Potlatch 7

Life After Clarion

Time:Saturday, 11:30 a.m.
Ringleader:Luke McGuff
Cohorts: Jane Hawkins, Kate Schaefer, Ian Hagemann

Clarion is an intense lens, focusing all the good and bad about writing, all the strengths and weaknesses of the individual student. For the six weeks, writing is moved from a personal, private experience to a public, social experience. This panel will focus on recovering from Clarion, and how the recovery for someone who had a positive experience is different than the recovery for someone who had a negative experience.

Reported by Lenny Bailes

Clarion is a six-week workshop. Every week has a different teacher. The emphasis is on short stories.

Some participants have good experiences, some have bad. A time for recovery is required in both cases.

Some Clarion participants are unable to write afterwards (Luke cites himself as an example.)

JH: Clarion call also spoil you. You get used to line-by-line critiques. It's challenging to be alone with your writing, afterward.

KS: Recovering from Clarion was more difficult than she thought it would be.

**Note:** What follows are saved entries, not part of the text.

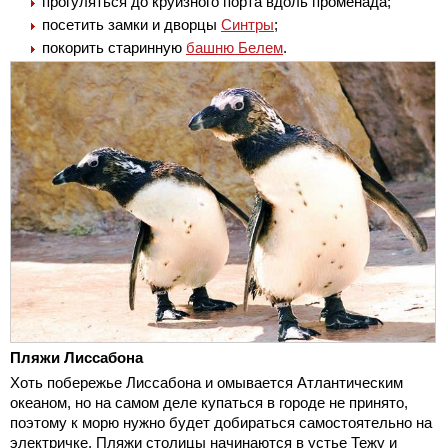
прогуляться до круизного порта вдоль променада;
посетить замки и дворцы
Синтры
;
покорить старинную
башню Белем
.
Пляжи Лиссабона
Хоть побережье Лиссабона и омывается Атлантическим
океаном, но на самом деле купаться в городе не принято,
поэтому к морю нужно будет добираться самостоятельно на
электричке. Пляжи столицы начинаются в устье Тежу и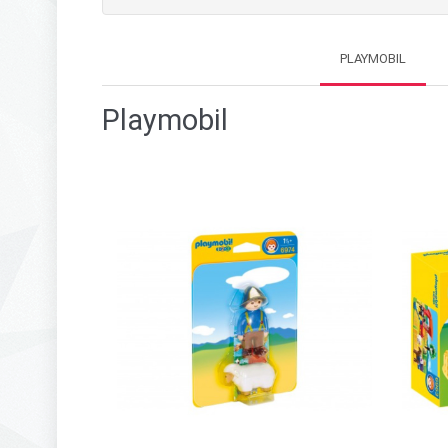
PLAYMOBIL
Playmobil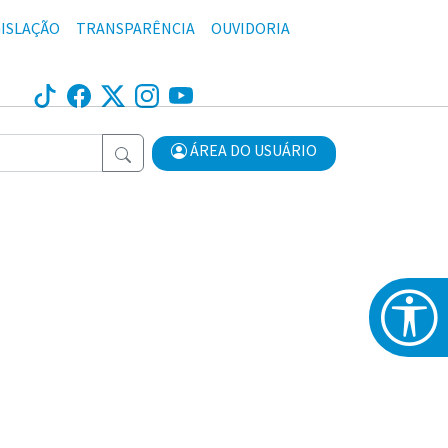
ISLAÇÃO
TRANSPARÊNCIA
OUVIDORIA
ÁREA DO USUÁRIO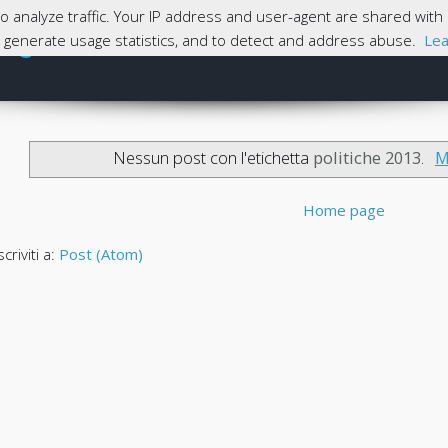
 to analyze traffic. Your IP address and user-agent are shared wi
magna
e, generate usage statistics, and to detect and address abuse.
Lea
Skip to content
Home
Nessun post con l'etichetta
politiche 2013
.
M
Home page
scriviti a:
Post (Atom)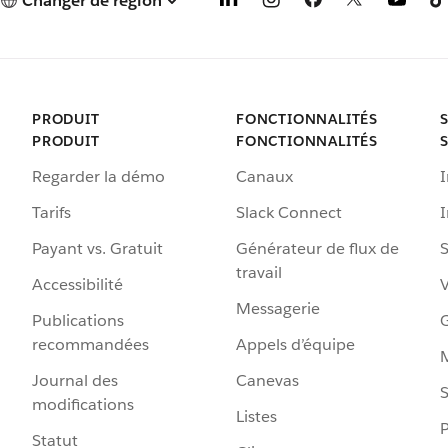
Changer de région
PRODUIT
FONCTIONNALITÉS
PRODUIT
FONCTIONNALITÉS
Regarder la démo
Canaux
I
Tarifs
Slack Connect
Payant vs. Gratuit
Générateur de flux de
S
travail
Accessibilité
Messagerie
Publications
G
recommandées
Appels d’équipe
Journal des
Canevas
S
modifications
Listes
P
Statut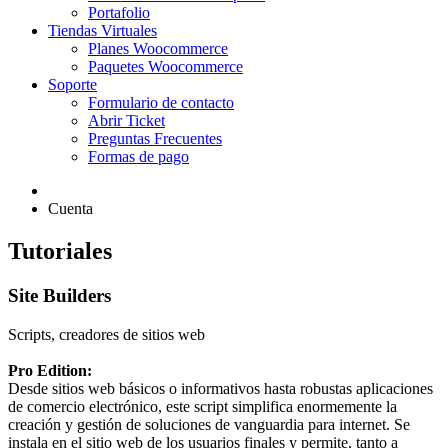
Portafolio
Tiendas Virtuales
Planes Woocommerce
Paquetes Woocommerce
Soporte
Formulario de contacto
Abrir Ticket
Preguntas Frecuentes
Formas de pago
Cuenta
Tutoriales
Site Builders
Scripts, creadores de sitios web
Pro Edition:
Desde sitios web básicos o informativos hasta robustas aplicaciones
de comercio electrónico, este script simplifica enormemente la
creación y gestión de soluciones de vanguardia para internet. Se
instala en el sitio web de los usuarios finales y permite, tanto a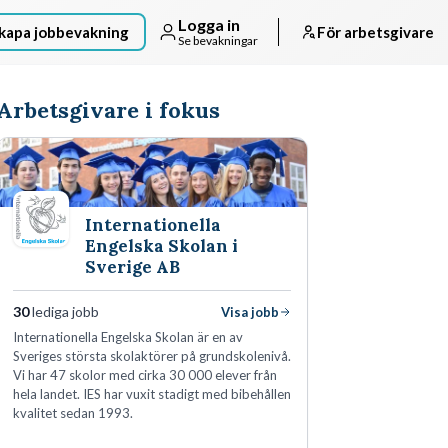
Logga in
kapa jobbevakning
För arbetsgivare
Se bevakningar
Arbetsgivare i fokus
Internationella
Engelska Skolan i
Sverige AB
30
lediga jobb
Visa jobb
Internationella Engelska Skolan är en av
Sveriges största skolaktörer på grundskolenivå.
Vi har 47 skolor med cirka 30 000 elever från
hela landet. IES har vuxit stadigt med bibehållen
kvalitet sedan 1993.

She knew she would need recovery time. The community provided support, but she didn't set writing as a central priority.

IH: Insisted on working part-time to make room for writing in his life, but had an unpleasant Clarion experience. Emotional maturity of the group is unpredictable. If you decide to dress flamboyantly, you may have to accept the consequences of an "8th-grader" mentality.

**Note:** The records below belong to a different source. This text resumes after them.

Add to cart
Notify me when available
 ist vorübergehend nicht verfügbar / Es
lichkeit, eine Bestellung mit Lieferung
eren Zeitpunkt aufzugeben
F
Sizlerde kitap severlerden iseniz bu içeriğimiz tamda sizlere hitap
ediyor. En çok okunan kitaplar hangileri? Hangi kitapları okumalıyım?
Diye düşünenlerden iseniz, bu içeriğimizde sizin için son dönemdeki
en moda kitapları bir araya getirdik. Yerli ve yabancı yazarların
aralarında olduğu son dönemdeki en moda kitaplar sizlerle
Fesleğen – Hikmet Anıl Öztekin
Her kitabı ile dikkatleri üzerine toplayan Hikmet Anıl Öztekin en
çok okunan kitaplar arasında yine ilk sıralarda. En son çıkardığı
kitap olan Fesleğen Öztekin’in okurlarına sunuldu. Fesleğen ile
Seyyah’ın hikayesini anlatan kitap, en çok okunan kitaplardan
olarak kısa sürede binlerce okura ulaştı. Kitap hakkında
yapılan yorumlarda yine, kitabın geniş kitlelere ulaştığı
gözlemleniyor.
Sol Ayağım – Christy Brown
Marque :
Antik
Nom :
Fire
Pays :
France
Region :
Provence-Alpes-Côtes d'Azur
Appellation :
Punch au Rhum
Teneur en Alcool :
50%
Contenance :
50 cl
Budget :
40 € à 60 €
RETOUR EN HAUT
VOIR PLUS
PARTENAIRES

JH: Administrators can influence how the social dynamics of the group get going. Jane warns of the dangers of participants picking a scapegoat in a group. This not only hurts the victim, but masks the real needs of the group. This can be poisonous to group dynamics. A Clarion administrator may be able to deflect this practice.

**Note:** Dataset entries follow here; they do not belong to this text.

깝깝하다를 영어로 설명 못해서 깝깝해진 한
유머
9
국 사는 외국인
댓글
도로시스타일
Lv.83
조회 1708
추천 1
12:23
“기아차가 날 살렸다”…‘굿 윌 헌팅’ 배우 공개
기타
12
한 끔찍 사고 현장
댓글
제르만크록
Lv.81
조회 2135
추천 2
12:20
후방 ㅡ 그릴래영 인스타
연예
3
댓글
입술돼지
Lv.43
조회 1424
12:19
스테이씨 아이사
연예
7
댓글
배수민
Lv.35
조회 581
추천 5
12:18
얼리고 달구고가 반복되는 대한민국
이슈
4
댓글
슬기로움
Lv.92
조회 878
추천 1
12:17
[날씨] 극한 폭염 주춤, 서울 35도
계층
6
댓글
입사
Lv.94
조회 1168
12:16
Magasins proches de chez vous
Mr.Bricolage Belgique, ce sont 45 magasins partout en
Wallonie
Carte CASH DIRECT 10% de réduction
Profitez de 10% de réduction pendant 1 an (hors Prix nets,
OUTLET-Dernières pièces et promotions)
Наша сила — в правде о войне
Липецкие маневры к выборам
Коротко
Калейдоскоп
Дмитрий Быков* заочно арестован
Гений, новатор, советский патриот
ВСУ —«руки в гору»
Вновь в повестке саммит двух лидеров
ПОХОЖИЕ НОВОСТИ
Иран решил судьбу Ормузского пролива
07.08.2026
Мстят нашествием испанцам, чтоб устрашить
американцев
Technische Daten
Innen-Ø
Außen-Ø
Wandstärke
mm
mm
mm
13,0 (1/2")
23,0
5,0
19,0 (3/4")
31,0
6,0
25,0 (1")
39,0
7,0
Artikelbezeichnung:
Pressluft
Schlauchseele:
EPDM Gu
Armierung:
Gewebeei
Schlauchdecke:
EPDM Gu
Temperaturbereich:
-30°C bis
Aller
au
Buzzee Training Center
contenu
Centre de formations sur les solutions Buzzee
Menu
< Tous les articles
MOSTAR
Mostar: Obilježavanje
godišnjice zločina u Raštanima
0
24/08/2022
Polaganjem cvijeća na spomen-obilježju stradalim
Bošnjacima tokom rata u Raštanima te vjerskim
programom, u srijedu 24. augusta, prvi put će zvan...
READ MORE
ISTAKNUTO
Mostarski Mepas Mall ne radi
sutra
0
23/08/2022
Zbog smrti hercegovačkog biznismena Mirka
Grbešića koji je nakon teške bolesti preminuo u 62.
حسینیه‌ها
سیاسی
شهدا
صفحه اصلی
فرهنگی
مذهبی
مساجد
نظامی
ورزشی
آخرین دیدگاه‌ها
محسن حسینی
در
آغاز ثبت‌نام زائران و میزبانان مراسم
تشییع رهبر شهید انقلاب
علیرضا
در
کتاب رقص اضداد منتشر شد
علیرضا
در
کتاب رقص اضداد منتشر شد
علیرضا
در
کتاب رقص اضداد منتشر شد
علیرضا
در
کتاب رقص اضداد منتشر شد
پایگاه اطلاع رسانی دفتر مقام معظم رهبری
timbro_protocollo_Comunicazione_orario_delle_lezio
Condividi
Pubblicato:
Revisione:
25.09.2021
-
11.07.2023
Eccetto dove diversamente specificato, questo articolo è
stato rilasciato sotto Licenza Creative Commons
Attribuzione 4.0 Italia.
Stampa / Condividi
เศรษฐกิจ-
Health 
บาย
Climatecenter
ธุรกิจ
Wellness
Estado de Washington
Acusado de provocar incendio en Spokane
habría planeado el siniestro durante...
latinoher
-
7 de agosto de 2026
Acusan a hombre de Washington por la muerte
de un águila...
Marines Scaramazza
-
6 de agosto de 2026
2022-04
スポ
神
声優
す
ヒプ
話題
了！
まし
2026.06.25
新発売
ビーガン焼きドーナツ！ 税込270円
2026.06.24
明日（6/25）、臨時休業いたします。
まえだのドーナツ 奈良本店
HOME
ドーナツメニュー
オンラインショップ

Laurie (From audience): Teachers can also set interaction guidelines.

Jay (From audience): When Clarion participants return to a mundane setting that's not as supportive of writing, how can they cope?

Jeremy (From audience): His critique group continued for six months by e-mail.

(?): Clarion dynamics are different for dorm and non-dorm dwellers. East vs. West: East is all-dormitory. No distractions. Generally cheaper, except for transportation from the West Coast. In Clarion West novelettes are accepted as application stories.

Kate: Networking is an important factor in producing sales.

Kate: Who shouldn't go to Clarion? People who only want feedback from instructors. People who can't handle stress. Expect a monastic life and the shredding of your stories.

Question, Lenny B: Does Clarion explode dreams? (The process of being polished and trained in technique.) Are participants made to feel that their aspirations on entrance are impossible?

Luke: Clarion did explode the dream for him.

Jane: It can inflate the dream. Reinforce ambition.

Rich (From audience): Clarion broadened his critical sense and helped him find direction.

Jeremy (From audience): Clarion also helped develop his sense of direction.

A sense of your own writing can help avoid Clarion homogenization.

Question (?) Is genre an issue at Clarion?

Luke: Mainstream stories are often critiqued at Clarions.

Summary clues to recovery from Clarion Experience:

While at the conference find an understanding audience for your work. Be prepared for stress.

After the conference: Allow time to recover time off from day job.

Maintain post-Clarion student contact.

Insist on reserving time for writing as an essential part of your life.